Makes 12 servings Prep: 35 minutes Bake: 45 minutes Cool: 1 hour 45 minutes Stand: 1 hour 45 minutes

Ingredients
1-1/3 cups finely crushed vanilla wafers (about 22)
1/2 cup flaked coconut
1/2 cup finely chopped, toasted macadamia nuts
1/3 cup butter (no substitutes), melted
2 8-ounce packages cream cheese, softened
1 8-ounce tub cream cheese with pineapple
1 cup sugar
2 eggs
1 egg yolk
2 teaspoons vanilla
1 teaspoon lemon juice
1/3 cup finely chopped, toasted macadamia nuts
2 tablespoons toasted coconut
Sliced carambola (star fruit) (optional)


Directions
1. Preheat oven to 350 degree F.
2. For crust, combine crushed wafers, flaked coconut, and the 1/2 cup nuts. Stir in melted butter. Press mixture onto bottom and 1 inch up sides of an ungreased 9-inch springform pan. Set pan aside.
3. For filling, beat cream cheeses in a large mixing bowl until smooth. Add sugar, beating on medium to high speed until smooth. Add whole eggs and egg yolk all at once. Beat on low speed just until combined. Stir in vanilla, lemon juice, and the 1/3 cup nuts.
4. Pour filling into crust-lined pan. Place in a shallow baking pan. Bake in the pre-heated oven for 45 to 50 minutes or until center appears nearly set when gently shaken.

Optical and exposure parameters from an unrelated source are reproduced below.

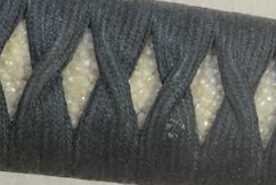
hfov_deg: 7.3
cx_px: 366
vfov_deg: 5.0
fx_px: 2126
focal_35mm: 277
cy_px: 89
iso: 400
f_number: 11
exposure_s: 1/1.6
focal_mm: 32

5. Cool in springform pan on a wire rack for 15 minutes. Loosen crust from sides of pan with a thin-bladed knife or narrow spatula and cool 30 minutes more. Remove sides of pan; cool 1 hour. Cover and chill at least 4 hours or up to 24 hours.
6. To serve, sprinkle with toasted coconut. If desired, top with carambola slices. Makes 12 servings.